Blakean mysticism is all about this telos. He understood that the transcendent is closer to us than we are to ourselves. Our humanity therefore becomes the pathway to the divine, hence writing, “thy own humanity learn to adore” – which he writes, in fact, as the words of God.
In The Everlasting Gospel, God is speaking them to Jesus before Jesus incarnates to communicate that God becomes as we are that we may be as he is. God says:
If thou humblest thyself, thou humblest me;
Thou also dwell’st in Eternity.
Thou art a Man, God [the distant, deistic Nobodaddy] is no more,
Thy own humanity learn to adore.
In other words, when a person is perceived correctly – or, for that matter, when a Grain of Sand, Cloud, Meteor & Star are – then the divine face is seen in that fullness.

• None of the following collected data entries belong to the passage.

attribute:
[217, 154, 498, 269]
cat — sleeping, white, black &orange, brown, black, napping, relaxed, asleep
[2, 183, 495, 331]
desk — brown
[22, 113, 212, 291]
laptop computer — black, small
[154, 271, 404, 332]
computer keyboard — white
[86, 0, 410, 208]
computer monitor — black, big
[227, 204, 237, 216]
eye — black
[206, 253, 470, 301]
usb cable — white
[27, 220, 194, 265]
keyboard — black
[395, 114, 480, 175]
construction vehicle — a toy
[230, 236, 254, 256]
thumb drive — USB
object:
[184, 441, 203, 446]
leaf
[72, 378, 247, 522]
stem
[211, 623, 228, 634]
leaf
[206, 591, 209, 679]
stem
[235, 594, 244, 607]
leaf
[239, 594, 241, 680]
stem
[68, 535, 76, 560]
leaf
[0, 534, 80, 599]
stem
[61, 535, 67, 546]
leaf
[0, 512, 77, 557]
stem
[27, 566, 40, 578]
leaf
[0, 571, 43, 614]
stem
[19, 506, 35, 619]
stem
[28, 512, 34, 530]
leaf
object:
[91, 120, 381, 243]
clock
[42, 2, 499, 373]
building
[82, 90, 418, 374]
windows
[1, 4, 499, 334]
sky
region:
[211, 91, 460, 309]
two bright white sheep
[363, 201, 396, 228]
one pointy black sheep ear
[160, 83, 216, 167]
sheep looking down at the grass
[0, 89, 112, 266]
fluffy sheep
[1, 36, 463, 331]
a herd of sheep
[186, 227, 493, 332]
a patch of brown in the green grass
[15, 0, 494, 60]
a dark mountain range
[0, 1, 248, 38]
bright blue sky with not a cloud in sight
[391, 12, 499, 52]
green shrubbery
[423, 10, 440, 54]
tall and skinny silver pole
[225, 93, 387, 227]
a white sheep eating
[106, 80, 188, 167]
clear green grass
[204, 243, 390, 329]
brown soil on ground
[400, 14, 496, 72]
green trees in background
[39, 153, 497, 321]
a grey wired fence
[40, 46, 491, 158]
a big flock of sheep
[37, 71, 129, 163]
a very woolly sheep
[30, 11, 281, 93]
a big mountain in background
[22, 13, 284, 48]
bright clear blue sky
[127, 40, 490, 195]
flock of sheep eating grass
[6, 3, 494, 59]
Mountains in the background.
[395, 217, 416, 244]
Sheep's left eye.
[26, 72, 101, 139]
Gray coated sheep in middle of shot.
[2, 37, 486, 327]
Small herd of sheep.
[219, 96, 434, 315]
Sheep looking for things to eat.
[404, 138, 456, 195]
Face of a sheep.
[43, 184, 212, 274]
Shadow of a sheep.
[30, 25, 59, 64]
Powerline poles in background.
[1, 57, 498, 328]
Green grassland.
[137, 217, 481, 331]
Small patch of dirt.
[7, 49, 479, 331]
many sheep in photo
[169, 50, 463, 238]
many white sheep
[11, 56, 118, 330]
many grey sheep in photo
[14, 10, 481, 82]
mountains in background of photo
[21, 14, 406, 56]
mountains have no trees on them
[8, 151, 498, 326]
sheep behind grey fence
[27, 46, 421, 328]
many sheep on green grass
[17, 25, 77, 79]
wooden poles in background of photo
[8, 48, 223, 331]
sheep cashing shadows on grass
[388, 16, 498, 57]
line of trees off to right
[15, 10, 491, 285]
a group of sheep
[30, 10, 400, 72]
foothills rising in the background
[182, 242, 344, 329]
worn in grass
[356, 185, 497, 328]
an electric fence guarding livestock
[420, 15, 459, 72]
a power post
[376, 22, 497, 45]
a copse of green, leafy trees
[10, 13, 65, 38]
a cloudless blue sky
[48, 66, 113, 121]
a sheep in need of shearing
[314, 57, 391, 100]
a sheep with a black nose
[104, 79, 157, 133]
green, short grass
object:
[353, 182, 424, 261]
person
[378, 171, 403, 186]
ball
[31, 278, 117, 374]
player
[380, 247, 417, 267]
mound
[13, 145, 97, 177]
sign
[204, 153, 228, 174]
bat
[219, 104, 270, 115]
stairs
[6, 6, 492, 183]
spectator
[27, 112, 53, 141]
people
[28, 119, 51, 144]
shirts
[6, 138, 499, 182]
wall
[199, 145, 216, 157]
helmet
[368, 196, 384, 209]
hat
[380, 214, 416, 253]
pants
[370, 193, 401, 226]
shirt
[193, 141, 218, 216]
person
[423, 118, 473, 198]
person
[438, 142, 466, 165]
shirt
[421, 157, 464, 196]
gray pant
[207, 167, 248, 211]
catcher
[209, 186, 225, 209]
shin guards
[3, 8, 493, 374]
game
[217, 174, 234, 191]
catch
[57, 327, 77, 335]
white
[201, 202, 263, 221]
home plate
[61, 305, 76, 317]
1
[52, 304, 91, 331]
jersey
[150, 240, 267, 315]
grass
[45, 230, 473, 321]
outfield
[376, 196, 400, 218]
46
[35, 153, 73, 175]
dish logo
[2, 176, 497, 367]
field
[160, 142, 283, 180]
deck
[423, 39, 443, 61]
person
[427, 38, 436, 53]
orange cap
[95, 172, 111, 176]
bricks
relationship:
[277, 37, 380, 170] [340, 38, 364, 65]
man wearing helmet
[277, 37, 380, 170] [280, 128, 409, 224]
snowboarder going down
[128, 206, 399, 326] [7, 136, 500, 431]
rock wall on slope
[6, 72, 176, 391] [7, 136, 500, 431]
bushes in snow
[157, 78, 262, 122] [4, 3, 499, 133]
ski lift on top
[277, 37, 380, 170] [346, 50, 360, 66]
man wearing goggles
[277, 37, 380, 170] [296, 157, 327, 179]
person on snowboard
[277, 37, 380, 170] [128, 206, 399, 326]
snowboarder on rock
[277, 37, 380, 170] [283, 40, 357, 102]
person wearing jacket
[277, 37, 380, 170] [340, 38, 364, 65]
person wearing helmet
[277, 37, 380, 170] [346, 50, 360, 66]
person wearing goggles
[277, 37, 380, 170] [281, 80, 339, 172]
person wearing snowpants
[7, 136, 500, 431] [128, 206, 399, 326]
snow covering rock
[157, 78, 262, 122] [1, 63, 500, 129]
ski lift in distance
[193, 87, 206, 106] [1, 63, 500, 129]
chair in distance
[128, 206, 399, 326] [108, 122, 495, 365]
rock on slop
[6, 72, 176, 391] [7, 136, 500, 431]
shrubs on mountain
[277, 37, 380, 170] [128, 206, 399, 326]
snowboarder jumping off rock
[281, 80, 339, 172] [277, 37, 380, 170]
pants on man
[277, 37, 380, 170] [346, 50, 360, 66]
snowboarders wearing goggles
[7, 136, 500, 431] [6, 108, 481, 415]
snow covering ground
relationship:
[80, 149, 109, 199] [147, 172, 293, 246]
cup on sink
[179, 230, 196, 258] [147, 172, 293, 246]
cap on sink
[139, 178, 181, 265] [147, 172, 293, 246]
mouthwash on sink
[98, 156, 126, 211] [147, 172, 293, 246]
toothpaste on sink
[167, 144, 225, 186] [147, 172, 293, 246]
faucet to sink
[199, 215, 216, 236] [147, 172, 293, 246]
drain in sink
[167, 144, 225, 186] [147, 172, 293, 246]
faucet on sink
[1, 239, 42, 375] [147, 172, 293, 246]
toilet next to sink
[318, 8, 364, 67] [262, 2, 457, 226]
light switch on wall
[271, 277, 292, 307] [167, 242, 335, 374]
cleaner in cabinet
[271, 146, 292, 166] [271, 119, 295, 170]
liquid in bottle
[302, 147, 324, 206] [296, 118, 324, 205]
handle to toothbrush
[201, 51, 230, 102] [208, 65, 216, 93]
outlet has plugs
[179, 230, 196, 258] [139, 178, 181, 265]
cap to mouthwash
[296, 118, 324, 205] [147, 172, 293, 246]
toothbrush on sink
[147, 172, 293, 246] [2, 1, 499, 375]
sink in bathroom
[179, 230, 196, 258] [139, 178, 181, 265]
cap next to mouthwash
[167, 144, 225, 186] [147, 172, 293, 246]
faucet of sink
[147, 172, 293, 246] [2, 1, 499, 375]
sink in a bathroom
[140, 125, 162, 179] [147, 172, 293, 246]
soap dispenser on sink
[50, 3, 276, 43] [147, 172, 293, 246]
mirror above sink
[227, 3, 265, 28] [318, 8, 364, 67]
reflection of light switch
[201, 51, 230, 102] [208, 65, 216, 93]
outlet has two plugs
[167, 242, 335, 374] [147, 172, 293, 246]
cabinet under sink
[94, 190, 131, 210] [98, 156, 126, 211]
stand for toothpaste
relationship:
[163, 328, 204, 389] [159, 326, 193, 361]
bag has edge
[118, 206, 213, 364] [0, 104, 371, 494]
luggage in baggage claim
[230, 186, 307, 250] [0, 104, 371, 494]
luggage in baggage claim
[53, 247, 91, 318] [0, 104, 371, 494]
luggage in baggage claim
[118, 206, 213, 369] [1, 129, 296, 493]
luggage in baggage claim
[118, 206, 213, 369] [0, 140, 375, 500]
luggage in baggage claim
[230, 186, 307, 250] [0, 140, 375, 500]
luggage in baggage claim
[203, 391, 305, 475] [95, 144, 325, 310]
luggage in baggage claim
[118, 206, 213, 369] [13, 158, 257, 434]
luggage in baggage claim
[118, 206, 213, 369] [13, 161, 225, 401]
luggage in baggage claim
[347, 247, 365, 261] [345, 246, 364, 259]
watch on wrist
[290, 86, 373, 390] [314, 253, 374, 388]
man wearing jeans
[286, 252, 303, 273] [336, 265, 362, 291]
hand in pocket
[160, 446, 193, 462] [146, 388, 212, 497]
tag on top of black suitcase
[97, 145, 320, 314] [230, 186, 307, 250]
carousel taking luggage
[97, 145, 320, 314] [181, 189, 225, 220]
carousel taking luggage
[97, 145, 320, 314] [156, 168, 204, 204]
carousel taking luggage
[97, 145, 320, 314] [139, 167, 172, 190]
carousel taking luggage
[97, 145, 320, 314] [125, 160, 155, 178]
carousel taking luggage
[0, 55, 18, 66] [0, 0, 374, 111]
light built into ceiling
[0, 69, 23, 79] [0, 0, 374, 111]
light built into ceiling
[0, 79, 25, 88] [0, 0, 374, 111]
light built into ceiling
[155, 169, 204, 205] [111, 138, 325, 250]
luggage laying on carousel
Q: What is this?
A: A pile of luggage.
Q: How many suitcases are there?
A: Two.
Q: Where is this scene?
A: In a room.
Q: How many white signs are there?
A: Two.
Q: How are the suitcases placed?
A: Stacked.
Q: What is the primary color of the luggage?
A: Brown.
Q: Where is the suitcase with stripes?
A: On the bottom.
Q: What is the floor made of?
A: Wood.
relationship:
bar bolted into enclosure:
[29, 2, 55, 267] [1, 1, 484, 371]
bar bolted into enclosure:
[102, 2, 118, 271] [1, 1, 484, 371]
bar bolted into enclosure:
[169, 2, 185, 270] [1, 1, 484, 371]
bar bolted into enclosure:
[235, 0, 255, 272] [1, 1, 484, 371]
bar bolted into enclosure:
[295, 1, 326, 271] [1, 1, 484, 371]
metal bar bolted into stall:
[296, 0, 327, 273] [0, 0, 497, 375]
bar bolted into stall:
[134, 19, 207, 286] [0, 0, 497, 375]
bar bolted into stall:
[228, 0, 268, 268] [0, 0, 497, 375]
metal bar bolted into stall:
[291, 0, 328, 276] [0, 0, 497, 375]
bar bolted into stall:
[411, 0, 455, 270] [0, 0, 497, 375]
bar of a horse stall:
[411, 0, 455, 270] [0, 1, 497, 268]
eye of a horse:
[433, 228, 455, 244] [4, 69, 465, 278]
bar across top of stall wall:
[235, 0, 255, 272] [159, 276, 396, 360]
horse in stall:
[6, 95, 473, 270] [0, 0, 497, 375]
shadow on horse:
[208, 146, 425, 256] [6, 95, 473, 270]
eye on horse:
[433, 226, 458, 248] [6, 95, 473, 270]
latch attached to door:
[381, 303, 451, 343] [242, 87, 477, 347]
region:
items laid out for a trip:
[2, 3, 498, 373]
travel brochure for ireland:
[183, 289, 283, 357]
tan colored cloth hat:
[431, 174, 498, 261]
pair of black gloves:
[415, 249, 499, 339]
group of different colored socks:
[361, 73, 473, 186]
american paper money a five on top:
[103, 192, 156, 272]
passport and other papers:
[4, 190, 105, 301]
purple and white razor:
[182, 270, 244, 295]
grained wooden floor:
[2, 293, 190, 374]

Another way of putting it is that Blake did not see Christianity as a historical religion, in the sense that the most important events happened in the past, but rather as one way of understanding the depths of the present. As Blake also puts it:
There is a moment in each day that Satan cannot find. Nor can his watch-fiends find it. But the industrious find this moment and it multiply. And when it once is found it renovates every moment of the day, if rightly placed.
Again that stress on the immediate moment as the place that opens onto the All, onto Eternity, is utterly familiar to the mystical imagination. It sees that God is not afar off. That God is a brother and a friend.
In my view, humanity needs to remember again that “deities reside in the human breast”, again using Blake’s words, because the human breast is also the place where Eternity “glows like the Sun” as Blake writes. Or again, as he has Jesus the Saviour say: “I am in you and you in me, mutual in love divine.”.
I realise that this clearly realist view of God is controversial nowadays and the mystical can be taken as simply mystifying – which is partly why Northop Frye thought Blake should be called a visionary, which he is too of course. The point is that I think that Blake would have us engage in the Mental Fight that can recover the full vision. He believed that the fullness of our humanity depends upon it.